The dryandra moth (Carthaea saturnioides) is a species of moth that is considered to be the sole member of the family Carthaeidae. Its closest relatives are the Saturniidae and it bears a resemblance to many species of that family, bearing prominent eyespots on all wings. The common name is derived from the Dryandra shrubs of the genus Banksia, on which the larva of this species feed, and is hence restricted to the south-west of Western Australia where these shrubs grow. Other Grevillea shrubs may also be used as host plants.

==Description==
The larva (caterpillar) of this species is grey on the dorsal side, and yellow on the ventral side. Along the prolegs there is a line of clear markings, as well as markings in the form of an eye, following the line of spiracles.

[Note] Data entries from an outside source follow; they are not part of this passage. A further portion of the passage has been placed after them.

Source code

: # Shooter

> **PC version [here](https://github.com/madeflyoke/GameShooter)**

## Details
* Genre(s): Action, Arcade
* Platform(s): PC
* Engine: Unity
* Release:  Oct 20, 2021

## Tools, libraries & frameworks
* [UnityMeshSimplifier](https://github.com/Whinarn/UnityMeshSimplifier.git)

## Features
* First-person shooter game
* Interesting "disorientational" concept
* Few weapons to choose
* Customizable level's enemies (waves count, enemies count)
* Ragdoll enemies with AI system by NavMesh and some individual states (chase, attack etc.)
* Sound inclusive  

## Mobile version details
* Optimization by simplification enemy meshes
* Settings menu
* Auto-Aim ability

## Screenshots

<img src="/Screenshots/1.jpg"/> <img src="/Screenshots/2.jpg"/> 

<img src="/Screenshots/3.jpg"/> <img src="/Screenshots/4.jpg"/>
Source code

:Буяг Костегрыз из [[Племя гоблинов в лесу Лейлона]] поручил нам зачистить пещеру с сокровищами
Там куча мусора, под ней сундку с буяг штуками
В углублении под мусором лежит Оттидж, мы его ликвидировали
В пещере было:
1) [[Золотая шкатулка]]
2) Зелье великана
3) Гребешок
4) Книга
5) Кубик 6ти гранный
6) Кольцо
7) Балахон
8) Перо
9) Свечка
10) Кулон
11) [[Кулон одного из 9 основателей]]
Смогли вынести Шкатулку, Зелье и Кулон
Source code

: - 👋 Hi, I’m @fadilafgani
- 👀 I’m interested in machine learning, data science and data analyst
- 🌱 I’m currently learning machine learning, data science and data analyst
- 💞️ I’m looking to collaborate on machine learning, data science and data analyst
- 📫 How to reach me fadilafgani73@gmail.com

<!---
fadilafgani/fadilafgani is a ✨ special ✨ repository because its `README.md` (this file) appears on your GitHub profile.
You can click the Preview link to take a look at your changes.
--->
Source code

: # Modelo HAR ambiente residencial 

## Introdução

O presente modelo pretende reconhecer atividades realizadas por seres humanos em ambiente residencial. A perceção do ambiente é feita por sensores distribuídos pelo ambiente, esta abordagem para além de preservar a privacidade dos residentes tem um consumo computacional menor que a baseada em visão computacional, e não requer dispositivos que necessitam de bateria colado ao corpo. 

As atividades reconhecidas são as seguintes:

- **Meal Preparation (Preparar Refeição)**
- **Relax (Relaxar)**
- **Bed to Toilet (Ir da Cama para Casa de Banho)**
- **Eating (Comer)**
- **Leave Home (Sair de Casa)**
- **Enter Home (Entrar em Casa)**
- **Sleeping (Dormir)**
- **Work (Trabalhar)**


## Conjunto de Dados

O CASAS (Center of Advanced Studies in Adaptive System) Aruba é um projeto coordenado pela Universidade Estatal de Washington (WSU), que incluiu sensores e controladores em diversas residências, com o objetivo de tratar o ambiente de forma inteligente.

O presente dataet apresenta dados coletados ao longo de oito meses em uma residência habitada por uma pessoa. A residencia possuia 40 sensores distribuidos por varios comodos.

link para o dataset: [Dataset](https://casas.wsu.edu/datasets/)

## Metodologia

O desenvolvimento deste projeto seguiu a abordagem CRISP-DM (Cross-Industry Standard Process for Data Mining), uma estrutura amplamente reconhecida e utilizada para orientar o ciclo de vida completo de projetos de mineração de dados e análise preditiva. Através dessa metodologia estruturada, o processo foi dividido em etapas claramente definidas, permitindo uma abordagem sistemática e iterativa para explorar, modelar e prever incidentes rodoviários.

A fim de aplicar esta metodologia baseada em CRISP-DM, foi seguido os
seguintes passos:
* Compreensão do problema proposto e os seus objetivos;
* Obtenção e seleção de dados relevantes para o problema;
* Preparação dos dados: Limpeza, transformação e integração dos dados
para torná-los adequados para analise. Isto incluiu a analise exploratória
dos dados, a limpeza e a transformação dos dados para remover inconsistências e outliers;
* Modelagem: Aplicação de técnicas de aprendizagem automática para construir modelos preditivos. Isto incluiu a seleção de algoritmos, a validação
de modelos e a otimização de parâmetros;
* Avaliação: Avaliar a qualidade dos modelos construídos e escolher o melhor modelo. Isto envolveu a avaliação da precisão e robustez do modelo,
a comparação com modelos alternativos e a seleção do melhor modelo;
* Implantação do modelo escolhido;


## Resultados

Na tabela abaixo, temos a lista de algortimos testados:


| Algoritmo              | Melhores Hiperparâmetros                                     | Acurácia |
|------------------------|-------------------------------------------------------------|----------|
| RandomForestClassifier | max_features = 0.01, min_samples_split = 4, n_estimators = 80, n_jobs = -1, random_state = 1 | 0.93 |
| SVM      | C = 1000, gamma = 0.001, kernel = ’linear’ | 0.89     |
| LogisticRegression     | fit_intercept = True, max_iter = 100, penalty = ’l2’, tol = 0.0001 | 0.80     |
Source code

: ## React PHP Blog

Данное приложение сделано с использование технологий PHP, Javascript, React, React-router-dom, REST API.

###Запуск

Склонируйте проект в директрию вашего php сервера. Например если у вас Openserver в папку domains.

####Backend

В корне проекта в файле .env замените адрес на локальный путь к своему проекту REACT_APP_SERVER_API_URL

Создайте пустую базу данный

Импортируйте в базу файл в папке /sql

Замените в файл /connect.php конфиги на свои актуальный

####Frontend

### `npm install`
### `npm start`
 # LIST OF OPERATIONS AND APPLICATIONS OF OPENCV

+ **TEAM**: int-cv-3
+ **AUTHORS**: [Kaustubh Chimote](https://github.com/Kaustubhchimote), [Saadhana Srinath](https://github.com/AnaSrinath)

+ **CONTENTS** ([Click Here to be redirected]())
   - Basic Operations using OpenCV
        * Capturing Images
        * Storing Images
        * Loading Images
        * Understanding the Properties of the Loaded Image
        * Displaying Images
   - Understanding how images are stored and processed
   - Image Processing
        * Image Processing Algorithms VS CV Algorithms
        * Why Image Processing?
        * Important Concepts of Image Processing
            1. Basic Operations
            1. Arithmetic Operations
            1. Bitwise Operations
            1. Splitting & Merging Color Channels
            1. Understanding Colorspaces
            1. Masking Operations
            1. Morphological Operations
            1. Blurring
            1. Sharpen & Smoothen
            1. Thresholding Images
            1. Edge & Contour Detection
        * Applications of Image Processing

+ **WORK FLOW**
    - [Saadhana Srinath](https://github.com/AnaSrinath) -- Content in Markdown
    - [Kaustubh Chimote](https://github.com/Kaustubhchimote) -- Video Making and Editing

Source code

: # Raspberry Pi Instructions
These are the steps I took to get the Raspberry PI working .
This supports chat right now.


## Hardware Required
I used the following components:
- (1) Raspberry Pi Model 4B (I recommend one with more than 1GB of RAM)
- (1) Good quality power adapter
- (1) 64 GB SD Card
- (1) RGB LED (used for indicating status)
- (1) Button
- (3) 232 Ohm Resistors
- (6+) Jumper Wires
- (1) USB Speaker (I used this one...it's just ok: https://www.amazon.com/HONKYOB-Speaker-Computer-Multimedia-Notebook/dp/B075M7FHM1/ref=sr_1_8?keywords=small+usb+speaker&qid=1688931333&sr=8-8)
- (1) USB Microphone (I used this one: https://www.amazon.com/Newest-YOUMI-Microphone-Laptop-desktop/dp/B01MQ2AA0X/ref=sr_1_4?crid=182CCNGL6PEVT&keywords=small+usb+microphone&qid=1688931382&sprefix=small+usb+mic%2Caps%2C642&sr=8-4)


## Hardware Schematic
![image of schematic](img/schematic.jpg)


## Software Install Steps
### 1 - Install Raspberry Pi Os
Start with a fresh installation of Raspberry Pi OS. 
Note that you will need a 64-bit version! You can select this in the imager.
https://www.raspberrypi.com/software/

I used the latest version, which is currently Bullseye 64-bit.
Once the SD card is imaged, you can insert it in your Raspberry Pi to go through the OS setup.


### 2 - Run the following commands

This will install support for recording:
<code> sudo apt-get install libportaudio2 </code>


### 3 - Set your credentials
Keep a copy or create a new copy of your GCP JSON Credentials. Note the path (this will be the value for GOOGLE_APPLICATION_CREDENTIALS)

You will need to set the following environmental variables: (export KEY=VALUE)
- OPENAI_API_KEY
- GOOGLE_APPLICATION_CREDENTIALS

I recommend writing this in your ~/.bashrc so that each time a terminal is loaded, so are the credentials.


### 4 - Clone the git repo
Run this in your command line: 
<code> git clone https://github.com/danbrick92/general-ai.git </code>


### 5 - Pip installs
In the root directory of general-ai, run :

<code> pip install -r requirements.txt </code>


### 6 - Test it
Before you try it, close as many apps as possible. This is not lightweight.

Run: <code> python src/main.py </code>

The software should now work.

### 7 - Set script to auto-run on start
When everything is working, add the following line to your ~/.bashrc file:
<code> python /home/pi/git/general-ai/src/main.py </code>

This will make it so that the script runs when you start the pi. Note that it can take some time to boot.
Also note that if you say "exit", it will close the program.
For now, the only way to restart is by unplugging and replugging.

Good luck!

In the adult, each wing presents a large eyespot. The eyespots on the hindwings are distinct, whereas the eyespots on the forewings are smaller and often duller. These eyespots are visible on both sides of the wing. The apex and outer margin of the forewing are darker than the basal region. The wing venation is similar to that of the Saturniidae. The wingspan ranges from 80 to 100 mm.

==Behaviour==
The larvae are diurnal, whereas the adults fly only at night, from October to December. When disturbed, adult moths tend to lower the head and abdomen, bringing the forewings forward to expose the large spots on the hindwings, which oscillate from side to side, giving the aggressor the impression that it is being watched by two large eyes (such as an owl), in an attempt to cause the aggressor to refrain from attacking.